**WORK ORDER:**
Would you please copy each line of the listing that mentions "Danemark"?

**THE DATA:**
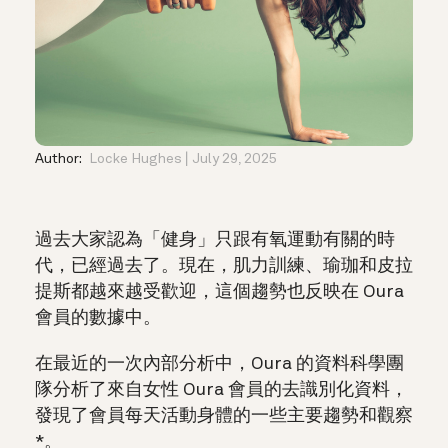
Author:
Locke Hughes
July 29, 2025
過去大家認為「健身」只跟有氧運動有關的時
代，已經過去了。現在，肌力訓練、瑜珈和皮拉
提斯都越來越受歡迎，這個趨勢也反映在 Oura
會員的數據中。
在最近的一次內部分析中，Oura 的資料科學團
隊分析了來自女性 Oura 會員的去識別化資料，
發現了會員每天活動身體的一些主要趨勢和觀察
*。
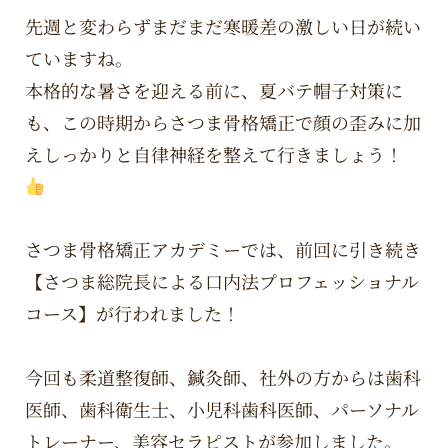
先週と変わらずまだまだ寒暖差の激しい日が続い
ていますね。
本格的な暑さを迎える前に、夏バテ帽子対策に
も、この時期からさつま骨格矯正で顔の歪みに加
えしっかりと自律神経を整えて行きましょう！
さつま骨格矯正アカデミーでは、前回に引き続き
【さつま総院長による口内法プロフェッショナル
コース】が行われました！
今回も柔道整復師、鍼灸師、社外の方からは歯科
医師、歯科衛生士、小児科歯科医師、パーソナル
トレーナー、美容セラピストが参加しました。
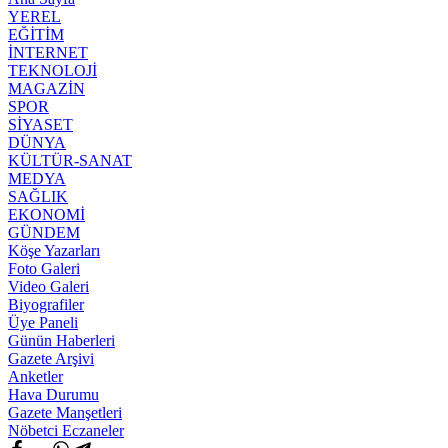
YEREL
EĞİTİM
İNTERNET
TEKNOLOJİ
MAGAZİN
SPOR
SİYASET
DÜNYA
KÜLTÜR-SANAT
MEDYA
SAĞLIK
EKONOMİ
GÜNDEM
Köşe Yazarları
Foto Galeri
Video Galeri
Biyografiler
Üye Paneli
Günün Haberleri
Gazete Arşivi
Anketler
Hava Durumu
Gazete Manşetleri
Nöbetci Eczaneler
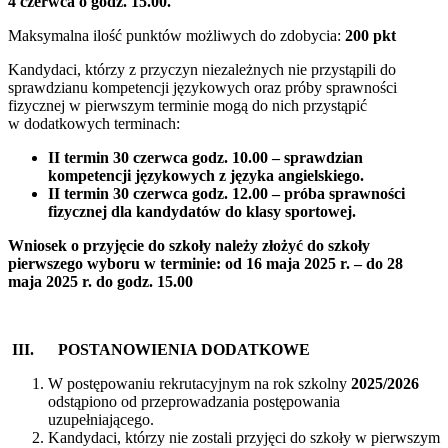
4 czerwca o godz. 15.00.
Maksymalna ilość punktów możliwych do zdobycia:
200 pkt
Kandydaci, którzy z przyczyn niezależnych nie przystąpili do
sprawdzianu kompetencji językowych oraz próby sprawności
fizycznej w pierwszym terminie mogą do nich przystąpić
w dodatkowych terminach:
II termin 30 czerw
ca godz. 10.00 –
sprawdzian
kompetencji językowych z języka angielskiego.
II termin 30 czerwca godz. 12.00 –
próba sprawności
fizycznej dla kandydatów do klasy sportowej.
Wniosek o przyjęcie do szkoły należy złożyć do szkoły
pierwszego wyboru w terminie:
od 16 maja 2025 r. – do 28
maja 2025 r. do godz. 15.00
III. POSTANOWIENIA DODATKOWE
W postępowaniu rekrutacyjnym na rok szkolny
2025/2026
odstąpiono od przeprowadzania postępowania
uzupełniającego.
Kandydaci, którzy nie zostali przyjęci do szkoły w pierwszym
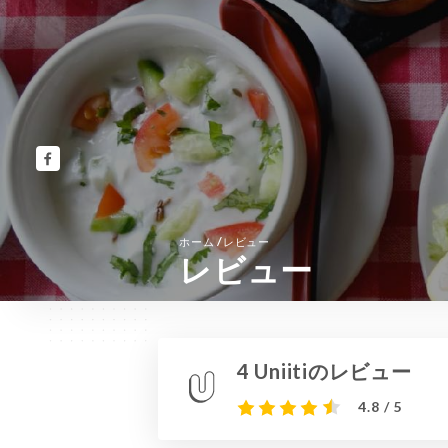
/
ホーム
レビュー
レビュー
4 Uniitiのレビュー
4.8 / 5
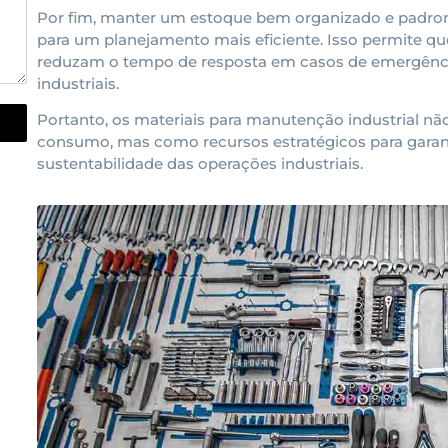
Por fim, manter um estoque bem organizado e padron
para um planejamento mais eficiente. Isso permite qu
reduzam o tempo de resposta em casos de emergência
industriais.
Portanto, os materiais para manutenção industrial nã
consumo, mas como recursos estratégicos para garanti
sustentabilidade das operações industriais.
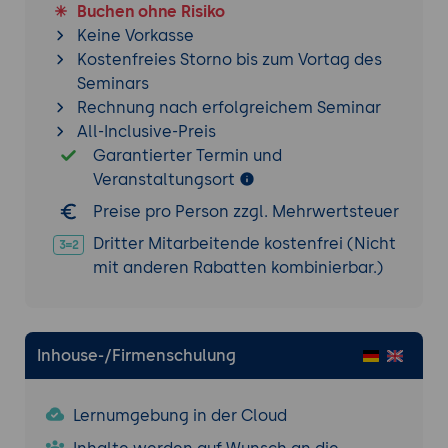
Buchen ohne Risiko
Orchestrierung von Datenpipelines
Keine Vorkasse
Kostenfreies Storno bis zum Vortag des
Datenvisualisierung und Reporting
Seminars
Integration mit Power BI zur Erstellung
Rechnung nach erfolgreichem Seminar
interaktiver Dashboards und Berichte
All-Inclusive-Preis
Nutzung von Synapse Studio zur
Garantierter Termin und
Datenvisualisierung und Analyse
Veranstaltungsort
Praktische Übung 2: Implementierung einer
Preise pro Person zzgl. Mehrwertsteuer
End-to-End-Datenpipeline
Dritter Mitarbeitende kostenfrei (Nicht
Problemstellung:
Eine End-to-End-
mit anderen Rabatten kombinierbar.)
Datenpipeline soll implementiert werden,
die Daten aus verschiedenen Quellen
integriert, verarbeitet und visualisiert.
Lösung:
Inhouse-/Firmenschulung
Erstellung und Konfiguration einer
Synapse Pipeline zur Datenintegration und
Lernumgebung in der Cloud
-verarbeitung.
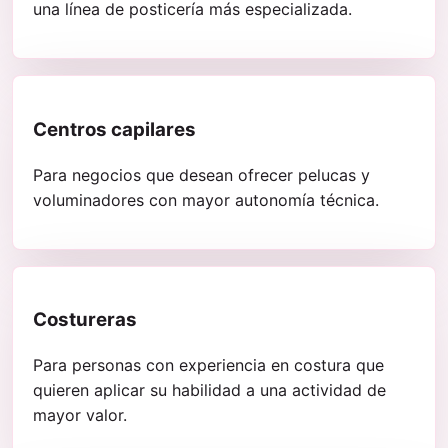
una línea de posticería más especializada.
Centros capilares
Para negocios que desean ofrecer pelucas y
voluminadores con mayor autonomía técnica.
Costureras
Para personas con experiencia en costura que
quieren aplicar su habilidad a una actividad de
mayor valor.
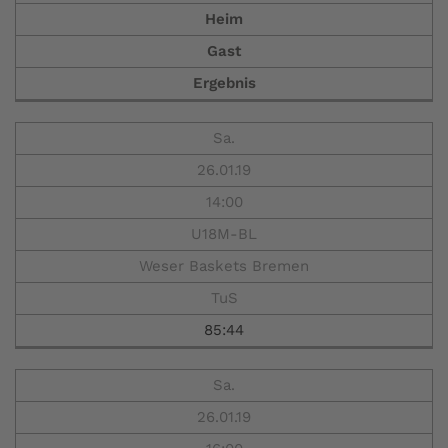
Heim
Gast
Ergebnis
Sa.
26.01.19
14:00
U18M-BL
Weser Baskets Bremen
TuS
85:44
Sa.
26.01.19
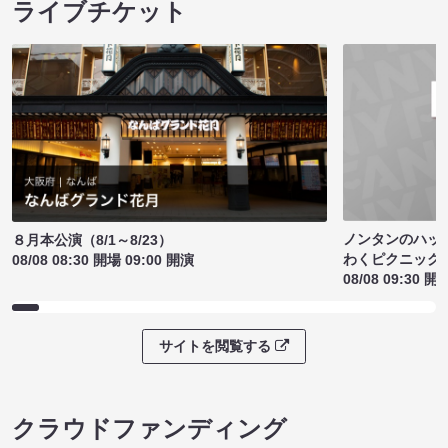
ライブチケット
ノンタンのハッ
８月本公演（8/1～8/23）
わくピクニック
08/08 08:30 開場 09:00 開演
08/08 09:30 開
サイトを閲覧する
クラウドファンディング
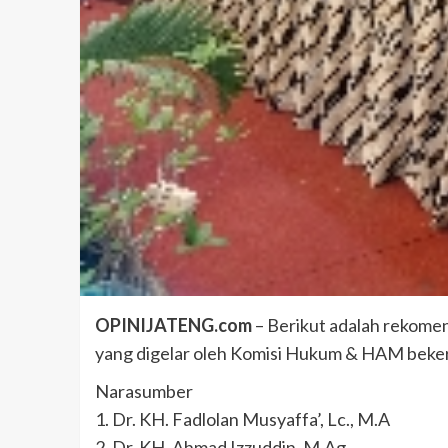
OPINIJATENG.com
– Berikut adalah rekomen
yang digelar oleh Komisi Hukum & HAM beke
Narasumber
1. Dr. KH. Fadlolan Musyaffa’, Lc., M.A
2. Dr. KH. Ahmad Izzuddin, M.Ag.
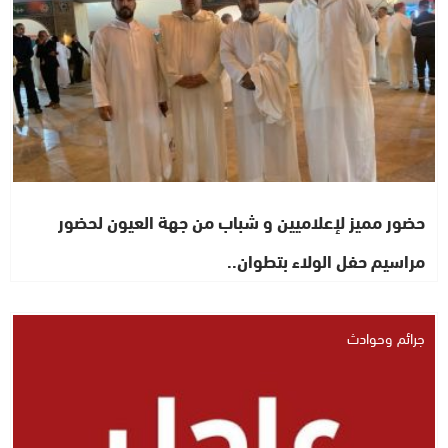
حضور مميز لإعلاميين و شباب من جهة العيون لحضور
مراسيم حفل الولاء بتطوان..
جرائم وحوادث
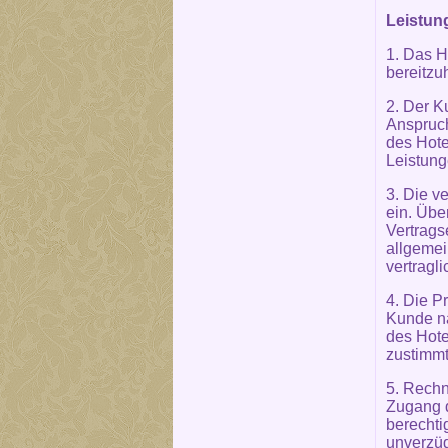
Leistun
1. Das H
bereitzu
2. Der K
Anspruch
des Hote
Leistung
3. Die v
ein. Übe
Vertrags
allgemei
vertragl
4. Die P
Kunde na
des Hote
zustimmt
5. Rechn
Zugang d
berechti
unverzüg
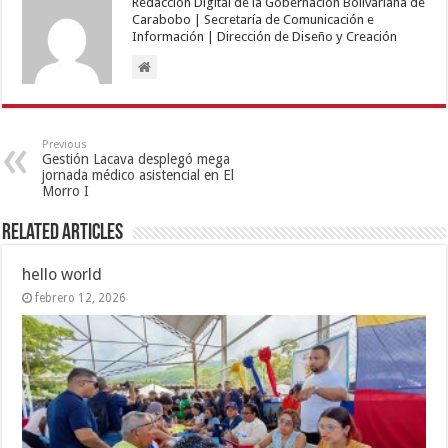
Redacción Digital de la Gobernación Bolivariana de
Carabobo | Secretaría de Comunicación e
Información | Dirección de Diseño y Creación
Previous
Gestión Lacava desplegó mega
jornada médico asistencial en El
Morro I
Related Articles
hello world
febrero 12, 2026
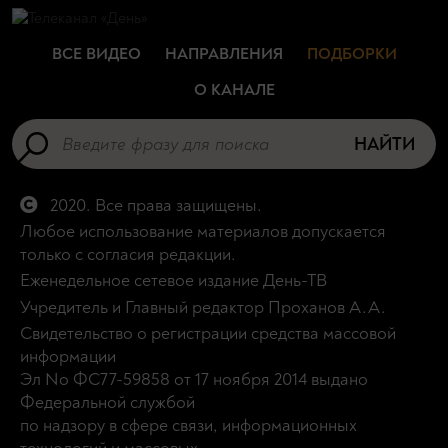
ВСЕ ВИДЕО
НАПРАВЛЕНИЯ
ПОДБОРКИ
О КАНАЛЕ
НАЙТИ
2020. Все права защищены.
Любое использование материалов допускается
только с согласия редакции.
Еженедельное сетевое издание День-ТВ
Учредитель и Главный редактор Проханов А.А.
Свидетельство о регистрации средства массовой
информации
Эл No ФС77-59858 от 17 ноября 2014 выдано
Федеральной службой
по надзору в сфере связи, информационных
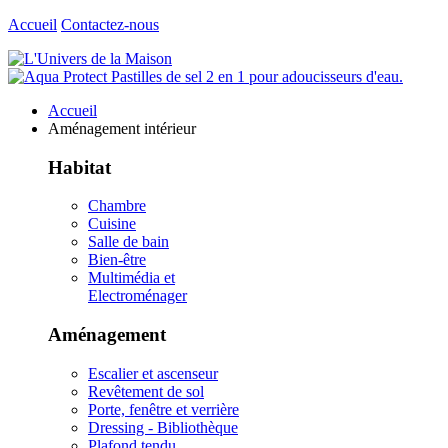
Accueil
Contactez-nous
Accueil
Aménagement intérieur
Habitat
Chambre
Cuisine
Salle de bain
Bien-être
Multimédia et
Electroménager
Aménagement
Escalier et ascenseur
Revêtement de sol
Porte, fenêtre et verrière
Dressing - Bibliothèque
Plafond tendu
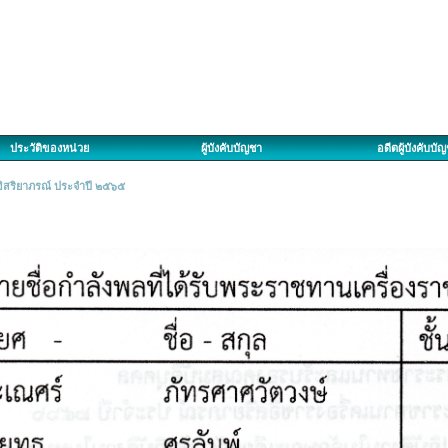
ประวัติของหน่วย
ผู้บังคับบัญชา
อดีตผู้บังคับบั
อิสริยาภรณ์ ประจำปี ๒๕๖๕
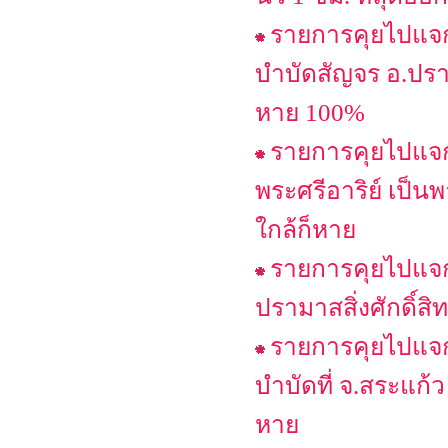
รายการคุยไปแจกไ
บำบัดสัญจร อ.ปรา
หาย 100%
รายการคุยไปแจกไ
พระศรีอาริย์ เป็น
ใกล้ก็หาย
รายการคุยไปแจกไ
ปรามาสสิ่งศักดิ์สิท
รายการคุยไปแจกไ
บำบัดที่ จ.สระแก้ว
หาย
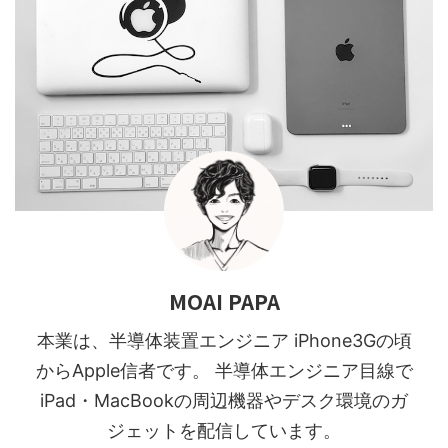
MOAI PAPA
本業は、半導体装置エンジニア iPhone3Gの頃
からApple信者です。 半導体エンジニア目線で
iPad・MacBookの周辺機器やデスク環境のガ
ジェットを配信しています。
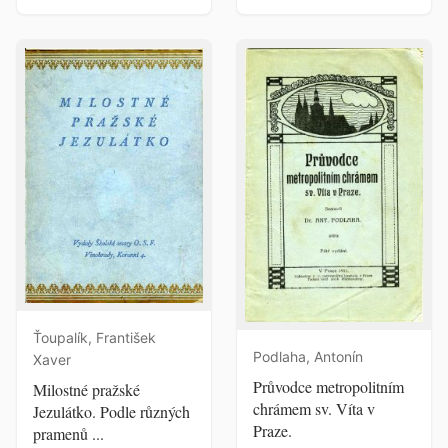
Ťoupalík, František
Podlaha, Antonín
Xaver
Průvodce metropolitním
Milostné pražské
chrámem sv. Víta v
Jezulátko. Podle různých
Praze.
pramenů ...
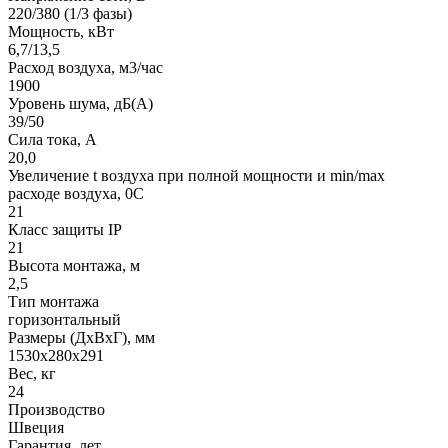
220/380 (1/3 фазы)
Мощность, кВт
6,7/13,5
Расход воздуха, м3/час
1900
Уровень шума, дБ(A)
39/50
Сила тока, A
20,0
Увеличение t воздуха при полной мощности и min/max
расходе воздуха, 0C
21
Класс защиты IP
21
Высота монтажа, м
2,5
Тип монтажа
горизонтальный
Размеры (ДхВхГ), мм
1530х280х291
Вес, кг
24
Производство
Швеция
Гарантия, лет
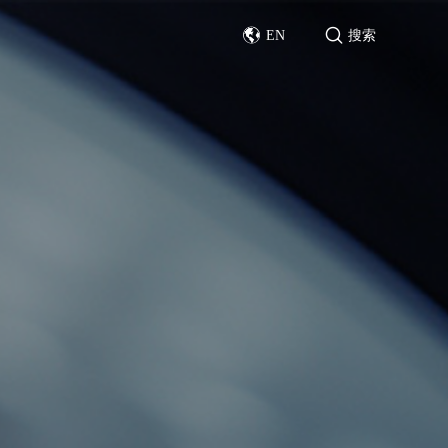
EN
搜索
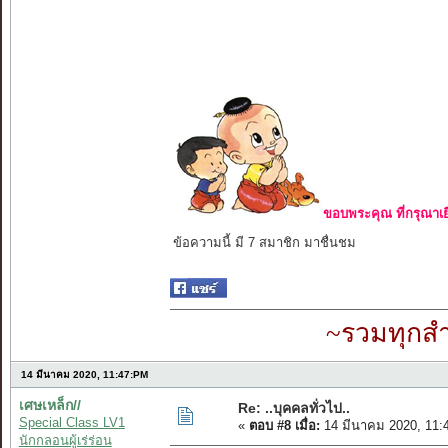
ขอบพระคุณ ที่กรุณาเย
ข้อความนี้ มี 7 สมาชิก มาชื่นชม
~รวมทุกสำ
14 มีนาคม 2020, 11:47:PM
เศษเหล็ก//
Re: ..บุคคลทั่วไป..
Special Class LV1
«
ตอบ #8 เมื่อ:
14 มีนาคม 2020, 11:
นักกลอนผู้เร่ร่อน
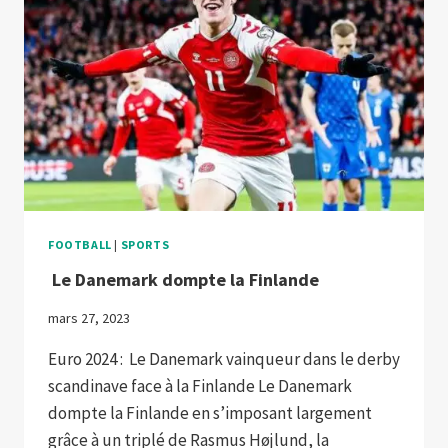
FOOTBALL
|
SPORTS
Le Danemark dompte la Finlande
mars 27, 2023
Euro 2024 : Le Danemark vainqueur dans le derby
scandinave face à la Finlande Le Danemark
dompte la Finlande en s’imposant largement
grâce à un triplé de Rasmus Højlund, la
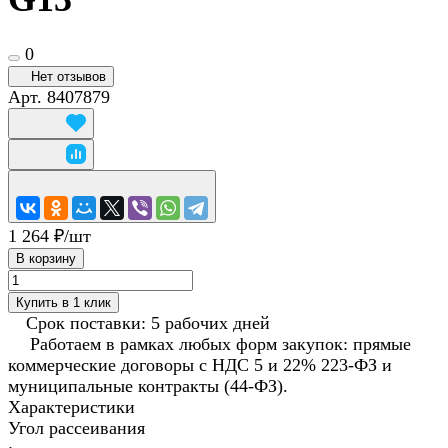
0
Нет отзывов
Арт.
8407879
1 264 ₽/
шт
В корзину
Купить в 1 клик
Срок поставки: 5 рабочих дней
Работаем в рамках любых форм закупок: прямые
коммерческие договоры с НДС 5 и 22% 223-ФЗ и
муниципальные контракты (44-ФЗ).
Характеристики
Угол рассеивания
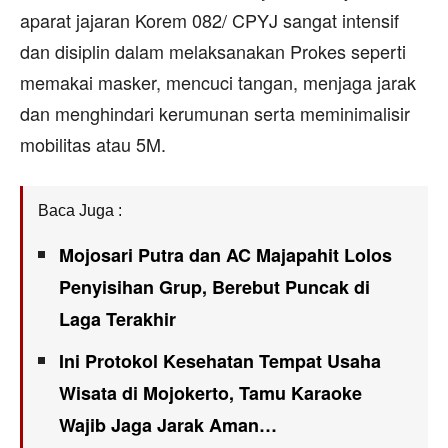
aparat jajaran Korem 082/ CPYJ sangat intensif
dan disiplin dalam melaksanakan Prokes seperti
memakai masker, mencuci tangan, menjaga jarak
dan menghindari kerumunan serta meminimalisir
mobilitas atau 5M.
Baca Juga :
Mojosari Putra dan AC Majapahit Lolos
Penyisihan Grup, Berebut Puncak di
Laga Terakhir
Ini Protokol Kesehatan Tempat Usaha
Wisata di Mojokerto, Tamu Karaoke
Wajib Jaga Jarak Aman…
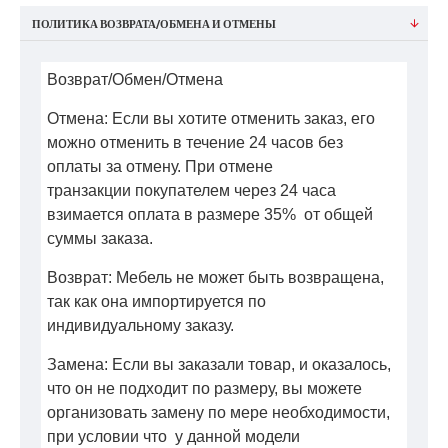
ПОЛИТИКА ВОЗВРАТА/ОБМЕНА И ОТМЕНЫ
Возврат/Обмен/Отмена
Отмена: Если вы хотите отменить заказ, его
можно отменить в течение 24 часов без
оплаты за отмену. При отмене
транзакции покупателем через 24 часа
взимается оплата в размере 35% от общей
суммы заказа.
Возврат: Мебель не может быть возвращена,
так как она импортируется по
индивидуальному заказу.
Замена: Если вы заказали товар, и оказалось,
что он не подходит по размеру, вы можете
организовать замену по мере необходимости,
при условии что у данной модели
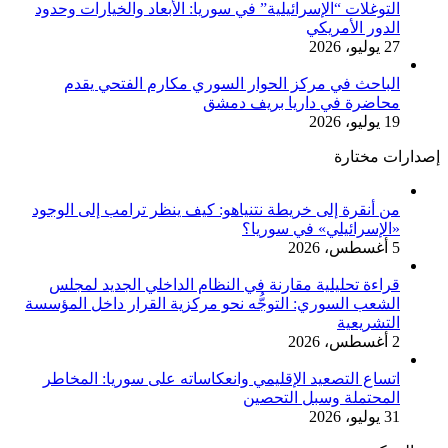
التوغلات “الإسرائيلية” في سوريا: الأبعاد والخيارات وحدود
الدور الأمريكي
27 يوليو، 2026
الباحث في مركز الحوار السوري مكارم الفتحي يقدم
محاضرة في داريا بريف دمشق
19 يوليو، 2026
إصدارات مختارة
من أنقرة إلى خريطة نتنياهو: كيف ينظر ترامب إلى الوجود
«الإسرائيلي» في سوريا؟
5 أغسطس، 2026
قراءة تحليلية مقارنة في النظام الداخلي الجديد لمجلس
الشعب السوري: التوجُّه نحو مركزية القرار داخل المؤسسة
التشريعية
2 أغسطس، 2026
اتساع التصعيد الإقليمي وانعكاساته على سوريا: المخاطر
المحتملة وسبل التحصين
31 يوليو، 2026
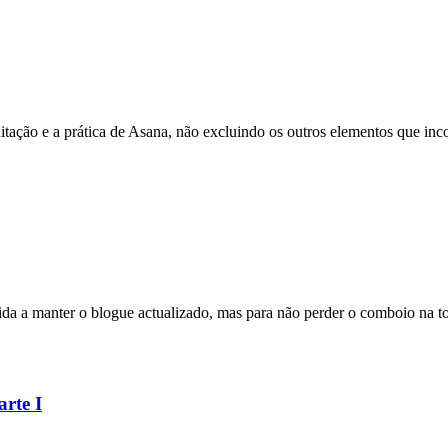
ditação e a prática de Asana, não excluindo os outros elementos que i
da a manter o blogue actualizado, mas para não perder o comboio na t
rte I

**ANSWER TO THE PROBLEM:**
Le Danemark dompte la Finlande
Euro 2024 : Le Danemark vainqueur dans le derby
scandinave face à la Finlande Le Danemark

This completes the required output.